Shot, like all Lewis’ movies up to this point, in the rancid, postcard color of Educational Films, YAHOO! never quite reaches the level of frenzy of, say, HGL’s equally exclamation-pointed TWO THOUSAND MANIACS! But what fascinates about it is how Lewis’ fascination with the mechanics of marketing drives him to render the making-of-a-fascist scenes in eerie, unfurling microdetail. In one dazzlingly virtuosic scene, the main handler, Hollywood-born Sid Angelo (played by terrifying HGL veteran Ray Sager) shows his chops: Hank Jackson plays before an adoring throng who, when he announces he is running for the Senate, shriek and crash the stage in a giant mob. Sid calls “Cut!”—jarring us out of what seemed like a plausible case of spontaneous hysteria—and then directs the mob in how to be spontaneous and hysterical, drumming beat after beat into their thick skulls like a factory foreman. The movie is a relentless deconstruction of every kind of emotion-stirring political image, yet its invention never flags—Lewis always has some fresh weirdness in the wings.

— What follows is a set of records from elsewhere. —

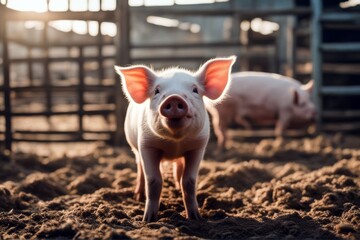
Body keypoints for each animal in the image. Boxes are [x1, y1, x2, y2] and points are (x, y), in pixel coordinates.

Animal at [114, 56, 235, 221]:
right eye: (157, 91)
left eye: (195, 90)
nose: (174, 97)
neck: (175, 142)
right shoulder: (146, 145)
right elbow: (154, 180)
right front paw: (148, 219)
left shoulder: (198, 146)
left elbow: (189, 181)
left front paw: (195, 218)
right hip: (135, 148)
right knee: (140, 168)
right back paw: (138, 196)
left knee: (178, 167)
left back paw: (177, 188)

THE YEAR OF THE YAHOO! marks the point where governance ended and spectacle began. It was shot at the moment when Richard Nixon, still smarting from the first Watergate revelations, won a staggering landslide victory over George McGovern: Nixon’s Silent Majority theatrics overwhelmed McGovern’s almost unimaginably indie campaign slogan—“Come Home, America.” (If you’re gonna go down, go down like a saint, seemed to be McGovern’s motto.) YAHOO anticipates our present moment, where candidates have moved from being objects of fantasy projection, like Ronald Reagan, to the kind of magnetizing sheer trainwrecks seen on reality TV—one doesn’t want to be them, one wants to watch them writhe and squirm. This is a new phase of devolution: Voters want not to identify with a candidate and play make-believe, but rather want to sit and passively watch a nutjob’s antics, the more grotesque the better. In an age of the real-time Internet, all politics is as remote and creepily giggle-inducing as webcam porn. It’s not really meant to stir a fiery mob, it’s designed to be passively consumed by a supine spectator on a laptop.
YAHOO is the origin story of the depoliticization of politics—and somehow it’s eerily perfect that it was one of Herschell Gordon Lewis’ drive-in movies and not a sober, inside-baseball work of mature satire like Ritchie’s THE CANDIDATE. It also seems right that this augury of a post-ideological future was essentially HGL’s kissoff to the directing life. (He has been roused out of retirement a couple times in recent years to direct features that pay homage to his sixties splatter self.) It ends on a hopeful note—with a character who could’ve popped out of Ford’s THE LAST HURRAH as an ironic victor—but Herschell isn’t fooling anybody: tomorrow belongs to him.